LOVE HERBS

143 19 37
                                    

Menjawab tantangan yang diberikan oleh hunterspin88

Spesial untuk na_1007 yang sudah mengiringi langkahku sampai sejauh ini.

Cerita terpilih after class formula writing romance  Hunterspin88

-------

Three Lives & Company Bookstore

Denting genta angin terdengar saat pintu toko dibuka dari luar. Embusan angin kencang membawa daun-daun mapple kering masuk, mengiringi rintik hujan.

Langkah kaki terdengar mendekat. Mulut bergumam kesal, tentang jaket kulit kesayangan yang basah karena hujan.

Aku tersenyum dan mendongak. Pria itu tinggi. Aku bisa melihat kepalanya dari rak yang ada di hadapanku. Rambut hitam lurus menutupi telinga dan tengkuk.

Tiba-tiba, dia menoleh.

Refleks aku menunduk. Menyembunyikan wajahku di balik halaman buku yang sedari tadi ku pegang. Hanya aku pegang. Tidak aku baca. Aku tidak suka membaca. Membaca bukan hobiku.

Setelah merasa aman, aku melirik dia yang menoleh ke arah berlawanan.

Garis wajah yang sempurna. Bentuk dahi, hidung mancung, garis rahang yang tegas. Dilihat dari berbagai sudut, struktur wajahnya tidak mengecewakan.

"Ada buku tentang tanaman herbal?" Dia bertanya dengan nada pelan kepada satu-satunya pelayan toko yang merangkap sebagai kasir.

Aku mengambil kesimpulan, pria ini terpelajar karena bisa menempatkan diri dengan baik.

"Di rak nomor 2."

Perlahan aku bergeser, menyadari dia akan melewati tempatku berdiri.

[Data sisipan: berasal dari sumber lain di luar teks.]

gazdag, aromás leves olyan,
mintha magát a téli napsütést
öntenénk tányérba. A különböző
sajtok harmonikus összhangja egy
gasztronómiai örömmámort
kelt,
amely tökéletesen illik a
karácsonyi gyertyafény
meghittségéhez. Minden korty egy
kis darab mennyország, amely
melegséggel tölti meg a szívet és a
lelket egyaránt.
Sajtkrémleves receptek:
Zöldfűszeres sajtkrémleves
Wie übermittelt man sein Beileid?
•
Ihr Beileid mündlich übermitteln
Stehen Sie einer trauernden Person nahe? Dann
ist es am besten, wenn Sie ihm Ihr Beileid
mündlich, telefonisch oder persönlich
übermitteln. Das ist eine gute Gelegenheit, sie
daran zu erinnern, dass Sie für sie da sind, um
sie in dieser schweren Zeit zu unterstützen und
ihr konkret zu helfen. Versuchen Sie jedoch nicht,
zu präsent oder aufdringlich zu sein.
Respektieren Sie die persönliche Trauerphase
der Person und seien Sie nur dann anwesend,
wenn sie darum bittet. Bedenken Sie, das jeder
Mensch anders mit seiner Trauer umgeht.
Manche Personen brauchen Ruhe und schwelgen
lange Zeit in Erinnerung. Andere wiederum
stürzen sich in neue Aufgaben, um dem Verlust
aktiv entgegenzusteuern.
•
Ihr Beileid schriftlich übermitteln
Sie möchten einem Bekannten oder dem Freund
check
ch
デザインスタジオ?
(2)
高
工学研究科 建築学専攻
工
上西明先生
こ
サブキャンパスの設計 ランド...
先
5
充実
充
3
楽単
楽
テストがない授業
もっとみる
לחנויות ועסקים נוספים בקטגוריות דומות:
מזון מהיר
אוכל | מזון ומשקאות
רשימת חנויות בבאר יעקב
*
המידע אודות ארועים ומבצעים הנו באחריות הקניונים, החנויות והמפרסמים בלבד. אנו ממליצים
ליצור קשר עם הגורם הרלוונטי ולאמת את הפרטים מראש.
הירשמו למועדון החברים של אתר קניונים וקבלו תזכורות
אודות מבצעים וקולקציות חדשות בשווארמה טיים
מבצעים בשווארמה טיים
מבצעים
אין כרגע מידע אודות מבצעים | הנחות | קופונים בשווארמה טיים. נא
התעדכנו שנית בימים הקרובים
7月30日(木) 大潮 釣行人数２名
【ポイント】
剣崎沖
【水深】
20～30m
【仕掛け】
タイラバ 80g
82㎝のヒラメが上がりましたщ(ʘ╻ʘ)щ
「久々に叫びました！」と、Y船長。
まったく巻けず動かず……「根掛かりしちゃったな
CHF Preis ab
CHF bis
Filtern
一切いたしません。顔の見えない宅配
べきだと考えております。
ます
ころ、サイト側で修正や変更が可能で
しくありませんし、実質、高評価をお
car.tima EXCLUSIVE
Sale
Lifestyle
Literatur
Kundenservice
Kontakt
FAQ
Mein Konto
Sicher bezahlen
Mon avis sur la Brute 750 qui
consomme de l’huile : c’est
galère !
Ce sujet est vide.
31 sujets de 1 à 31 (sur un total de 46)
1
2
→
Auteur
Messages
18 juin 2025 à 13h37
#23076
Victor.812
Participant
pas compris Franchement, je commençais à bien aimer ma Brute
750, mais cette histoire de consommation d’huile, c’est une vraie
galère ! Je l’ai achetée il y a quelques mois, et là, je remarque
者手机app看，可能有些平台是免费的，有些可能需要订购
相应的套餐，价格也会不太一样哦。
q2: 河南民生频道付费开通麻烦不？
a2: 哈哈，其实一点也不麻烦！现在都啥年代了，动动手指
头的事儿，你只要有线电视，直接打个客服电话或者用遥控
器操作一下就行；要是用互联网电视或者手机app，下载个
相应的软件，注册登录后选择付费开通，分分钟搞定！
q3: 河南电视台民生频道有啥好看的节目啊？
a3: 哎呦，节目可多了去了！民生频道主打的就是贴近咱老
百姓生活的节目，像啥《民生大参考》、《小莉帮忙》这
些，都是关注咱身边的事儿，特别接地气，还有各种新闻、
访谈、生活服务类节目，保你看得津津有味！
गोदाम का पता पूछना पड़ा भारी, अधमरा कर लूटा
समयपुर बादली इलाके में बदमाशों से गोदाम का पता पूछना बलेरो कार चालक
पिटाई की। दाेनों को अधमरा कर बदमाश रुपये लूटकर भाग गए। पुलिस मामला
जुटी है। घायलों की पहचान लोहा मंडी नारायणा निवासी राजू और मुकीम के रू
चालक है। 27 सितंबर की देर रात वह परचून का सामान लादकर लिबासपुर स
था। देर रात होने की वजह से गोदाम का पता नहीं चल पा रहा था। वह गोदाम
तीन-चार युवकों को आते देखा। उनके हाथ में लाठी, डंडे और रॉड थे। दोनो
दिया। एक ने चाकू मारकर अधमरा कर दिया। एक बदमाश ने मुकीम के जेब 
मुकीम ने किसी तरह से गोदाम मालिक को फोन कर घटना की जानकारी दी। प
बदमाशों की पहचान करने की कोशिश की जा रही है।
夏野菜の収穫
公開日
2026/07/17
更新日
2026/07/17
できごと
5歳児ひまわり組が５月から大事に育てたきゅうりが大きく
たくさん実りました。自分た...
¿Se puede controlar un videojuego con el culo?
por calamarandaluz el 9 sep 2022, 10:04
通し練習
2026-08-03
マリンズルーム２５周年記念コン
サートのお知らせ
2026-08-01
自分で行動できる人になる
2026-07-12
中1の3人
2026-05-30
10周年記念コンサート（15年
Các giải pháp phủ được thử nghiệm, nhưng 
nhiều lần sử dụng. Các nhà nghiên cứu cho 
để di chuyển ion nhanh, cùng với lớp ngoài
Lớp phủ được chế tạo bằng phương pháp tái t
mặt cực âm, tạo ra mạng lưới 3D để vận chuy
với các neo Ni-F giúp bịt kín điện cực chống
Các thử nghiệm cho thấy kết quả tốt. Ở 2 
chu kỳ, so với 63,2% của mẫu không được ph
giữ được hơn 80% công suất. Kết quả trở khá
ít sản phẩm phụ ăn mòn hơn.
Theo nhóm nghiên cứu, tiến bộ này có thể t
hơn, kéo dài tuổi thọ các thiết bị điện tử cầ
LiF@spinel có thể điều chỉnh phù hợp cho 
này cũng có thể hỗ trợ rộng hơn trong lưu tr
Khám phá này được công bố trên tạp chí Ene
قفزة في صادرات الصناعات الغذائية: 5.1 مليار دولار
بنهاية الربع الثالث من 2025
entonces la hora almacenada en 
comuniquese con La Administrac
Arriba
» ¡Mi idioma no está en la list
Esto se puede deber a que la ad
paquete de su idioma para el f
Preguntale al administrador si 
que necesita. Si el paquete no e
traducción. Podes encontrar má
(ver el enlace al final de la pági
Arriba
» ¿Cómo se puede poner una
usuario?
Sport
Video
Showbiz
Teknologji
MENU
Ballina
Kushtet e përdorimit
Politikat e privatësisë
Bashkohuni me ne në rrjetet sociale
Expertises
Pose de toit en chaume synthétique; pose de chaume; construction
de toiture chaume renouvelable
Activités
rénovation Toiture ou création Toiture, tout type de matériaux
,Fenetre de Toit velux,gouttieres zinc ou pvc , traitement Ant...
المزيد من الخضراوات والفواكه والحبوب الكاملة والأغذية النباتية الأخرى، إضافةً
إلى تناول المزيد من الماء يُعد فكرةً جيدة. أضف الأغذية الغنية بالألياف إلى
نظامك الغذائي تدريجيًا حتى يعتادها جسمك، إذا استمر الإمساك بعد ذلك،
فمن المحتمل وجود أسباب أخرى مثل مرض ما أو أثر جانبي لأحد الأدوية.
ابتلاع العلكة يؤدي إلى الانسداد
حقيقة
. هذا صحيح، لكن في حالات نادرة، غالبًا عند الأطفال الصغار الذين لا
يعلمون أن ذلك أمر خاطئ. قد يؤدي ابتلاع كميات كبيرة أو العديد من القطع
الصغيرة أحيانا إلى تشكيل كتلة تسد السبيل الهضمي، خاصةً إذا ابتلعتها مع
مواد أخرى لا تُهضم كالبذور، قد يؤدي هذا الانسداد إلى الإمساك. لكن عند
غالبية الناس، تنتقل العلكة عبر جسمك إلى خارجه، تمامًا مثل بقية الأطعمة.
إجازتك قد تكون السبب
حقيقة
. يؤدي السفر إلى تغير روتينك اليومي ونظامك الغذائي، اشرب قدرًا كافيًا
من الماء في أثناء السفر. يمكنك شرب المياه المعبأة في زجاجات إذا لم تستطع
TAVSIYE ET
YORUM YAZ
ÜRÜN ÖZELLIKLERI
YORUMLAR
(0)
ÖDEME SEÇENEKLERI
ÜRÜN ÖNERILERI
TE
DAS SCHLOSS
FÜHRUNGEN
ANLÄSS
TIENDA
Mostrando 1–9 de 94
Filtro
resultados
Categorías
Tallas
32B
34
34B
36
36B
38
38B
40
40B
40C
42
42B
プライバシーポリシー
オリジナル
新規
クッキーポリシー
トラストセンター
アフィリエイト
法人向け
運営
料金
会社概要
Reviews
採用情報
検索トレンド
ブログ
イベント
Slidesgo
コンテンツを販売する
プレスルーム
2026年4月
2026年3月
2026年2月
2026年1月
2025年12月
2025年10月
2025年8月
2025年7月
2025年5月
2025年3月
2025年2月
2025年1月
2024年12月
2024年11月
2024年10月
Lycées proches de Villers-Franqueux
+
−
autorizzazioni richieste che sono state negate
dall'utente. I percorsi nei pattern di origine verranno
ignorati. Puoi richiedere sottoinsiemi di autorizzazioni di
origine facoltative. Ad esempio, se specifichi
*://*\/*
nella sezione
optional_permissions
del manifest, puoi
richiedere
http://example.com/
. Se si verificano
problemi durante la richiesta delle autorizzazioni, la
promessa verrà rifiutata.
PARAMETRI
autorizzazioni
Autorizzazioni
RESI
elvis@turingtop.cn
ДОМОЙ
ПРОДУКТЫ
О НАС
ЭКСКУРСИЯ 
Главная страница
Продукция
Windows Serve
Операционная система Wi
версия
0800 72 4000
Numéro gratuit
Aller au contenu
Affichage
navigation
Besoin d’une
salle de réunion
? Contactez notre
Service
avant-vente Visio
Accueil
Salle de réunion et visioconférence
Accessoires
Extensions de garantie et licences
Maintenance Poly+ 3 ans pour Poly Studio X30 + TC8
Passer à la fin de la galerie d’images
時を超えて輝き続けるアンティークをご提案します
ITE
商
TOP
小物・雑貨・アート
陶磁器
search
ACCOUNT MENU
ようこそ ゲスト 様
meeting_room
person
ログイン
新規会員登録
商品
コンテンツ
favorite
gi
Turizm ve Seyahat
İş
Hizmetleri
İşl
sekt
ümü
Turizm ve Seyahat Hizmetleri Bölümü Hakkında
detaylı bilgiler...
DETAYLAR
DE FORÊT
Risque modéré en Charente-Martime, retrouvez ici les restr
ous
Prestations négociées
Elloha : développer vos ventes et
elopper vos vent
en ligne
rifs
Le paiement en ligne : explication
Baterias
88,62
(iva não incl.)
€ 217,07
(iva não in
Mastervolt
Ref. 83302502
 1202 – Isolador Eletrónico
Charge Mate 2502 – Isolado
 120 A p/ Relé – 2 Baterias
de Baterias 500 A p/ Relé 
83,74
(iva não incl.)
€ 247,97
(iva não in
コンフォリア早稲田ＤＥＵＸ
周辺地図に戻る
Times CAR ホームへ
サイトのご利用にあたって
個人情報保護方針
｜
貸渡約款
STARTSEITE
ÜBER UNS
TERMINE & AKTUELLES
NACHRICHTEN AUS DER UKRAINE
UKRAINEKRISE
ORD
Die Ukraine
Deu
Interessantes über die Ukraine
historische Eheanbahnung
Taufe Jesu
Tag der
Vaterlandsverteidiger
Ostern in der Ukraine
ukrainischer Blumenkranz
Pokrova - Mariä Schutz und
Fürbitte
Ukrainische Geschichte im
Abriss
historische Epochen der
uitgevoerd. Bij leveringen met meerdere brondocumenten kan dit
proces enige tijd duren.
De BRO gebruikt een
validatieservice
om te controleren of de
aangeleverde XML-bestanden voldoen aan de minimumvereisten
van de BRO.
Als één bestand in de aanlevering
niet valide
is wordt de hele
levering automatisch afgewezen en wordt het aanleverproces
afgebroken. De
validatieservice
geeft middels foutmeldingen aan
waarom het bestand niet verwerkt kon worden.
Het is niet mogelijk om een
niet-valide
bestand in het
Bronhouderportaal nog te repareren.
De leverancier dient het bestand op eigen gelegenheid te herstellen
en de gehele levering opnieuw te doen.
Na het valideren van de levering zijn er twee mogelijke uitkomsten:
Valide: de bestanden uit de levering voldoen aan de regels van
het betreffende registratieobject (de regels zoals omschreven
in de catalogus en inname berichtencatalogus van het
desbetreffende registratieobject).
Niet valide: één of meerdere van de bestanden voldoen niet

Jantungku berdebar mendengar langkah kakinya semakin mendekat.

Wangi sandalwood tercium saat kami berdiri berdekatan. Dia mencari-cari buku yang dimaksud dengan dahi berkerut.

Aku bertanya dalam hati, untuk apa seorang pria tampan, ada di toko buku, dan mencari buku herbal?

Mungkin dia seorang guru ilmu sihir dari Hogwarts? Tidak. Sepertinya bukan.

Aku tahu pria-pria tampan tidak suka membaca buku. Mereka tidak menongkrong di toko buku. Biasanya mereka ada di mall, live event, atau di kafe yang hit di Instagram. Bersama kekasih mereka, entah wanita cantik atau sesama pria tampan.

"Itu, di sebelah buku tanaman." Jariku menunjuk rak paling bawah tanpa aku komando. Dalam hati merasa kasihan karena dia terlihat kebingungan.

"Terima kasih." Dia berlutut. Tapi sejurus kemudian melihatku, seakan-akan bertanya, bagaimana kau bisa tahu buku apa yang aku cari?

Aku tersenyum. "Tempat ini kecil dan sunyi. Kau bahkan bisa mendengar suara ballpoint jatuh dari sudut ruangan." Aku mengedikkan bahu. "Jadi, ya begitulah."

Dia mengangguk, lalu kembali mencari.

"Untuk tugas kuliah?" Entah dari mana datangnya keberanian, aku berdoa semoga dia memaafkan mulutku yang lancang.

Dia menggeleng. "Untuk saudaraku." Penuh rasa ingin tahu, dia memperlihatkan dua buku. "Mana yang bagus?"

Mana aku tahu? Jujur, Aku kemari hanya mampir berteduh.

Sekarang aku menyesal  menolak saran Emily untuk membaca buku. Adik perempuanku itu selalu berkata, buku adalah jendela dunia. Kenapa dia tidak pernah mengatakan kalau, buku juga bisa menjadi jendela ke hati seseorang?